Miss McGovern, in 1st grade, who was about to retire and who was going to teach us reading phonetically no matter what the school board said.

Mr. Gottlieb, a neighbor, who taught algebra in junior high, and taught it well.
Mr. Brownstein, 10th grade English. We started off with “The Dirty Word” from Karl Shapiro, read the English translation of Wagner’s Ring. He invited us all to his apartment where we met his tall, thin, and very 1960’s wife, where he played Flanders and Swann for us. He supposedly changed his name and moved to Berkeley the next year, but it seems he returned. I went into a short opera phase thanks to him, which was better than any of my music teachers did.

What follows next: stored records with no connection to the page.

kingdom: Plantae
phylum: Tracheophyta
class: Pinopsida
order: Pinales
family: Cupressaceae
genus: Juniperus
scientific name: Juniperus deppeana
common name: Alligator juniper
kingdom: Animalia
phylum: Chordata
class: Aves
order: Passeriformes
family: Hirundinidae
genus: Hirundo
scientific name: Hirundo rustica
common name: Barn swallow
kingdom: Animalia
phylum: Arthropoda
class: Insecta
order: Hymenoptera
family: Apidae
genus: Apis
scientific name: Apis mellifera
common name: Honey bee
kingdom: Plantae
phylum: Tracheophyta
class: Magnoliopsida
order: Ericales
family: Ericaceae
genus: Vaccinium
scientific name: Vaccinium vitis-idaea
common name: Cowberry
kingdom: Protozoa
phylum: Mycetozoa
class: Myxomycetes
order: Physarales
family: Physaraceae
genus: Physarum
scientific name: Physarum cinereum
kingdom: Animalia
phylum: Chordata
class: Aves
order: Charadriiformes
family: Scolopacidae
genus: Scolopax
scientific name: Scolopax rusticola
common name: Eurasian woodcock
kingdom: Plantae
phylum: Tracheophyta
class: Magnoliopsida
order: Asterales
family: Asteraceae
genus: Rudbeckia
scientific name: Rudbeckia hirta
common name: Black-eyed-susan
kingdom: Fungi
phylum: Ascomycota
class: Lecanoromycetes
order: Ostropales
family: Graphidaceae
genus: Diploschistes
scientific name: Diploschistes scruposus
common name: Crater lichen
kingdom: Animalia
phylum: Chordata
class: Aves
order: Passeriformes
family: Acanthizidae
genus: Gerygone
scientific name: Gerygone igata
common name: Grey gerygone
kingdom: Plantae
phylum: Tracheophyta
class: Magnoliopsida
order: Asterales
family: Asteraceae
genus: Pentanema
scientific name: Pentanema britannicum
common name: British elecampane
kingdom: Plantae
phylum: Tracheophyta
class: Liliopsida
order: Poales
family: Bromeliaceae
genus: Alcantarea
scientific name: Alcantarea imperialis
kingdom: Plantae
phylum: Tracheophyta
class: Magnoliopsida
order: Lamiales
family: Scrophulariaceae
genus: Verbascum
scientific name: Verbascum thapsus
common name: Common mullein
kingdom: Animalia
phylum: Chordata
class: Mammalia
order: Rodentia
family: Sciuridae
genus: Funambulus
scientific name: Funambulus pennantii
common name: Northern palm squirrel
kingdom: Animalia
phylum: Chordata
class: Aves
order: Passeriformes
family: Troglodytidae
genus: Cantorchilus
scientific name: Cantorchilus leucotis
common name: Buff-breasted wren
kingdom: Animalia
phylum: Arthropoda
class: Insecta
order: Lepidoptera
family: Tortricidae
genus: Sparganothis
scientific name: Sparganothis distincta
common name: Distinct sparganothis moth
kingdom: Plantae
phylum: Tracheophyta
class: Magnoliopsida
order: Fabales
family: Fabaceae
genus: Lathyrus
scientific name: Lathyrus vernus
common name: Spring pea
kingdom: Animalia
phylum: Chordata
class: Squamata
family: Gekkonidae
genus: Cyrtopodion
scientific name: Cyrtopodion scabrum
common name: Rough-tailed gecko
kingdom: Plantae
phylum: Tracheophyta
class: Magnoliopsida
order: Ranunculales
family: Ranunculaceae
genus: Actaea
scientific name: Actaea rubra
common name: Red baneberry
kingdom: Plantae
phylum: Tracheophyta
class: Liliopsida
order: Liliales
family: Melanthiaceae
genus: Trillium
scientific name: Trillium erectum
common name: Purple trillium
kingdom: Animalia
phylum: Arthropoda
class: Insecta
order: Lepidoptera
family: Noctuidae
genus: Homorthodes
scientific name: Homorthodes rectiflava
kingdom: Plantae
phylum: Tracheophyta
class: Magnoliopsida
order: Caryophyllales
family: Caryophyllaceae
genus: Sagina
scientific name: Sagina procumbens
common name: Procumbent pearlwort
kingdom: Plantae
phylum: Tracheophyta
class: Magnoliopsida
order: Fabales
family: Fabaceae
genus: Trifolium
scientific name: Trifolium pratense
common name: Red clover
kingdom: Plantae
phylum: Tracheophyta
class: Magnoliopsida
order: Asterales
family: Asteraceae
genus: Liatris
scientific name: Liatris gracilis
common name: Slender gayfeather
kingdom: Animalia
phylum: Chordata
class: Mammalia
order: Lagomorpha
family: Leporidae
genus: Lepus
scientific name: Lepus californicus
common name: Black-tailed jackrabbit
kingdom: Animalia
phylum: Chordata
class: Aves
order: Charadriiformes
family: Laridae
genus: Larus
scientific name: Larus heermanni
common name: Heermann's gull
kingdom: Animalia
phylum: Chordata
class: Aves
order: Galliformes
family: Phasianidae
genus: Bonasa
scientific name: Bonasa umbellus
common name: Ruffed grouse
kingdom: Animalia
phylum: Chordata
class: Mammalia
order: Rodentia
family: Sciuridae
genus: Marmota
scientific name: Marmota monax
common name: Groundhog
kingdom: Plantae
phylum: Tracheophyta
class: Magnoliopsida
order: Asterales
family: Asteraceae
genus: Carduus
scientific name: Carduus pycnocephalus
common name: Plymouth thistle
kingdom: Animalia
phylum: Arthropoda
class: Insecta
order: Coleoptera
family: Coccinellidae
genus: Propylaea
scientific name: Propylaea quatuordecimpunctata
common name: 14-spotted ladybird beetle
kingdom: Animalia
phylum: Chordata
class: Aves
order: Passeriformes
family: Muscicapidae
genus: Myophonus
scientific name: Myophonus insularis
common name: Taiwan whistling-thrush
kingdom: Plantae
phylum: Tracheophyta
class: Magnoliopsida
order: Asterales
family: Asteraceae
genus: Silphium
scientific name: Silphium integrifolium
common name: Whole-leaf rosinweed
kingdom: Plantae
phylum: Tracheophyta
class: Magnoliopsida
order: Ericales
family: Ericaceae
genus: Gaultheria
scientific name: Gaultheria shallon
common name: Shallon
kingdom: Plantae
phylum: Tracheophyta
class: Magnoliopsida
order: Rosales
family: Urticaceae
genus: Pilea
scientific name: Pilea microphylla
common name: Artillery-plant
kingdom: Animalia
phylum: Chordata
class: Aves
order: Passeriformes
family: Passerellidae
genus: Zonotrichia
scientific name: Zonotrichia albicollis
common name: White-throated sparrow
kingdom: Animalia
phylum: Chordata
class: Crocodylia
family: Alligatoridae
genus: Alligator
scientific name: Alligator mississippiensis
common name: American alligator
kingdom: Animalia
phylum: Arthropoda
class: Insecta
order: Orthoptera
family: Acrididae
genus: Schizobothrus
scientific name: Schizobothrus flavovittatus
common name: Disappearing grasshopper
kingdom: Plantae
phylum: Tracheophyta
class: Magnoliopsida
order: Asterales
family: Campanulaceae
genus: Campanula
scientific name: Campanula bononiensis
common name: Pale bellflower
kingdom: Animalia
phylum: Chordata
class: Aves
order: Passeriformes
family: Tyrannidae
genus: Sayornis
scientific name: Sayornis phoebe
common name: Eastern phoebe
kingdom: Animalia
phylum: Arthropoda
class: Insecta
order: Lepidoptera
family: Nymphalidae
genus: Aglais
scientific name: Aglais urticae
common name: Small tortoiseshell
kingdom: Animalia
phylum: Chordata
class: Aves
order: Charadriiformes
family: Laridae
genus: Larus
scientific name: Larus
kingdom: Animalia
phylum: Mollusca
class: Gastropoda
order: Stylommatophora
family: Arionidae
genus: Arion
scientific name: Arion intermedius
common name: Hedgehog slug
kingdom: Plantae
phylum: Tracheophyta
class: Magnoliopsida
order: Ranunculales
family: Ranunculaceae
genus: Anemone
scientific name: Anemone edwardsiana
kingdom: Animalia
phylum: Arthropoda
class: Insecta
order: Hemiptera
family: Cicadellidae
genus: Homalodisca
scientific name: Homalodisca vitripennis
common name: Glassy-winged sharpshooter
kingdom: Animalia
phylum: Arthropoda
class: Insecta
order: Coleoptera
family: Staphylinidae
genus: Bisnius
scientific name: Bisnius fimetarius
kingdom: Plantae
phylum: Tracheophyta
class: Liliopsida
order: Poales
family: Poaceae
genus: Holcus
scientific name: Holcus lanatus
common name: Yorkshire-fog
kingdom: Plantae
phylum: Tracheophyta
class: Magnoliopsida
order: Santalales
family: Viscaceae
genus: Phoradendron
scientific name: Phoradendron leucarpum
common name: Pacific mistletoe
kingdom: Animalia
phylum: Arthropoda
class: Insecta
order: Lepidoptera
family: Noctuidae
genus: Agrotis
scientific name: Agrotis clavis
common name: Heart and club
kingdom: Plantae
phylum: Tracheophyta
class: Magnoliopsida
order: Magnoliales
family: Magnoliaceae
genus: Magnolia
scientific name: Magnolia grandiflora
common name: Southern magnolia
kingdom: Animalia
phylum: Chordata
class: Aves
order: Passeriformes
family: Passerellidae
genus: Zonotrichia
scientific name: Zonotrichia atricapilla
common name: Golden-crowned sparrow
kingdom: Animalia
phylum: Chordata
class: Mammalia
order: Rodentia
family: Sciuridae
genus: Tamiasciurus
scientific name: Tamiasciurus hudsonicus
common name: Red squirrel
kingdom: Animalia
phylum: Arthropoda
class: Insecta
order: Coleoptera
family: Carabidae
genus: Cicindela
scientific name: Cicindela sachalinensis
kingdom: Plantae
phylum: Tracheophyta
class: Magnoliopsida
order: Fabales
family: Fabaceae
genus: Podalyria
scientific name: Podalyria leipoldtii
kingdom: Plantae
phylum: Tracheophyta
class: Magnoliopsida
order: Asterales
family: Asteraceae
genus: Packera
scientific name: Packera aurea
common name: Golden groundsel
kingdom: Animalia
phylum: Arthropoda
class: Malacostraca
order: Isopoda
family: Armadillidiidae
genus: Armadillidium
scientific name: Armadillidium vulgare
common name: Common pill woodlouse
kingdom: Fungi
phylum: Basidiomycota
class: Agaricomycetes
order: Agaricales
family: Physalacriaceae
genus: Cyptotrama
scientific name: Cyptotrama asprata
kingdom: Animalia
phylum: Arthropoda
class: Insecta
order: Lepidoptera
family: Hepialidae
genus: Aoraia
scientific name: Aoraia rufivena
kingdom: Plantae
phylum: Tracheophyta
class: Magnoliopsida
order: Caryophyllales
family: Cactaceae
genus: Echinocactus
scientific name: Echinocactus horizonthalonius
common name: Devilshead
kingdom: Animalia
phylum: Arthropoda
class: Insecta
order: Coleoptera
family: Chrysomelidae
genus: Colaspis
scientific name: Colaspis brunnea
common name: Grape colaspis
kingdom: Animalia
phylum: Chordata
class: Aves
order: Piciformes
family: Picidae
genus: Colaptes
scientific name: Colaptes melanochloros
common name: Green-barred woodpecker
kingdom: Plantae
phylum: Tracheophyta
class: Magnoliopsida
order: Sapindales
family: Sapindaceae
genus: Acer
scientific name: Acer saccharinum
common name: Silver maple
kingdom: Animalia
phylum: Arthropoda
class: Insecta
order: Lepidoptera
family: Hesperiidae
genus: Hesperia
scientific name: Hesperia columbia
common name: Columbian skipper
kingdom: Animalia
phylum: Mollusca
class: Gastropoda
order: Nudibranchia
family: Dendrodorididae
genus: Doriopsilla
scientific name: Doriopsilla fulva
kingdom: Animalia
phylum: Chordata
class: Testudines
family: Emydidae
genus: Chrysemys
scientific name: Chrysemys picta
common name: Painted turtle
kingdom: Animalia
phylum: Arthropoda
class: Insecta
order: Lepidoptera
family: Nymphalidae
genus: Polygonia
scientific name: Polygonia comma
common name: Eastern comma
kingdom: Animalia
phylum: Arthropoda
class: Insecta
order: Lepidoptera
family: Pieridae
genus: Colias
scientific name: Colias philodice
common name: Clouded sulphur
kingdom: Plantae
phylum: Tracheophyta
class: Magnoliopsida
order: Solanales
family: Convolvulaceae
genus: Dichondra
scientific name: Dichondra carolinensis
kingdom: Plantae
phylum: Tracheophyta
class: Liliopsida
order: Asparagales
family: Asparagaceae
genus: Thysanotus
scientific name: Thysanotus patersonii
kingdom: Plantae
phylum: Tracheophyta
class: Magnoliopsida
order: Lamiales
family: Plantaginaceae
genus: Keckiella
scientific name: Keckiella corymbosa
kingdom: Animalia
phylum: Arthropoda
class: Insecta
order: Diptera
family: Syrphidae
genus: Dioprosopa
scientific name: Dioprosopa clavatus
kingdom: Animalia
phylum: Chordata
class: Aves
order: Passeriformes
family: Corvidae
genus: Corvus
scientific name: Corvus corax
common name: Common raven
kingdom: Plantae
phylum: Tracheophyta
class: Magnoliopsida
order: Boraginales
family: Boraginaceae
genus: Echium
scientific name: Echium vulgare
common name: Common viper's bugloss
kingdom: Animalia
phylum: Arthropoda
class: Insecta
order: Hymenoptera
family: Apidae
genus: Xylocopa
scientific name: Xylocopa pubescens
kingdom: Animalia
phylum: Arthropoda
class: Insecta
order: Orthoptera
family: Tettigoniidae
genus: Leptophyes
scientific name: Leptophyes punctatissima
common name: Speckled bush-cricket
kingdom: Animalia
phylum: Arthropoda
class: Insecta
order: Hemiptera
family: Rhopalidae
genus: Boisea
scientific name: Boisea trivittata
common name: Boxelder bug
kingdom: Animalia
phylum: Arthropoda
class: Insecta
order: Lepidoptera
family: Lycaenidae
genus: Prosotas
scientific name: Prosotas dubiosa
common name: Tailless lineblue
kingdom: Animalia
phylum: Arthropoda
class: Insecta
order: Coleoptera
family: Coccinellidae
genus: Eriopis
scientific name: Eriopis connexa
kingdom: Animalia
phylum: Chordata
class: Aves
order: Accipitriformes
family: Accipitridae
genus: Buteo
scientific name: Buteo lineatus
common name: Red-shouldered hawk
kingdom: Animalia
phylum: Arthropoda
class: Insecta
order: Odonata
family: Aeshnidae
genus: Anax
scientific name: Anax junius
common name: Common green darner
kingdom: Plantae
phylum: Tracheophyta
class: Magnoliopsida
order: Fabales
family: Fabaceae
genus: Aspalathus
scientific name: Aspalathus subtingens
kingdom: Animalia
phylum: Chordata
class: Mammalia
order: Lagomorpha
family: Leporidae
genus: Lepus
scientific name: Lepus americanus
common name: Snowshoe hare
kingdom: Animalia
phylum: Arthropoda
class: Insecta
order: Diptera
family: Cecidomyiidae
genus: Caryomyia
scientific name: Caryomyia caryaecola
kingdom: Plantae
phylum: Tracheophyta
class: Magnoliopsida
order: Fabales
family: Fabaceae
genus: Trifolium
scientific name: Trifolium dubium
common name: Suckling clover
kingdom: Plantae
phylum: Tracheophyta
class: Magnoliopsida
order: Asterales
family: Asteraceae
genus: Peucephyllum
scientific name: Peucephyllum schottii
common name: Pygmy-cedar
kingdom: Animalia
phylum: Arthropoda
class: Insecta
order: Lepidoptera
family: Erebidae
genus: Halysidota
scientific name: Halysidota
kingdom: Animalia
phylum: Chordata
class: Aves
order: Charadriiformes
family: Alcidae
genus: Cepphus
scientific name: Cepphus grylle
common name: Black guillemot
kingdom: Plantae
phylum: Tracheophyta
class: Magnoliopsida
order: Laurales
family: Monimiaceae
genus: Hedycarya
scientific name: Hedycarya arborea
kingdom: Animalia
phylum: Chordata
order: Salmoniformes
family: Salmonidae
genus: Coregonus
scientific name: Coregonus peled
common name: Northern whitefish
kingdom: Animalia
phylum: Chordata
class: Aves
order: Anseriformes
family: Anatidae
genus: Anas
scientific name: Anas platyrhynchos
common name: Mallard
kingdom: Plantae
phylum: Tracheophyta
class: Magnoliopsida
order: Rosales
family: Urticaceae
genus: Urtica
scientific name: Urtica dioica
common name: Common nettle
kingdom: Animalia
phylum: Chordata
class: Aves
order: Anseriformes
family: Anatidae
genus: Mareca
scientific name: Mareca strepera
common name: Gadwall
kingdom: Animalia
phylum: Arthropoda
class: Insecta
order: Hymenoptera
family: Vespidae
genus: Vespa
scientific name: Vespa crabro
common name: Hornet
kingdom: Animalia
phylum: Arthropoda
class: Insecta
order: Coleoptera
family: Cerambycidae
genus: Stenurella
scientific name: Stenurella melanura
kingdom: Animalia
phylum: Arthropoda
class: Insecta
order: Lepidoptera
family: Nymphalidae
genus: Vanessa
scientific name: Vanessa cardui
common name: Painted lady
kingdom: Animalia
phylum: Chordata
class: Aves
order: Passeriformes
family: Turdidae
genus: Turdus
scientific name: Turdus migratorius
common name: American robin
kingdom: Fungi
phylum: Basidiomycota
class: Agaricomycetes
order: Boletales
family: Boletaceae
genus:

Mr. Boiko, who taught 11th and 12th grade AP History. Early on he figured out that we were perfectly capable of learning everything we needed for the AP test by reading the awesome text by Morrison and Commager (he was right) so we spent class on enriched subjects and kind of a mini-GD.

Miss Snyder /Mrs. Horne who was our computer teacher in this time long before PCs. She was learning Fortran just ahead of us (and admitted it.) She demonstrated that you can teach something you don’t know an awful lot about as long as you really care about it and never lie about what you know.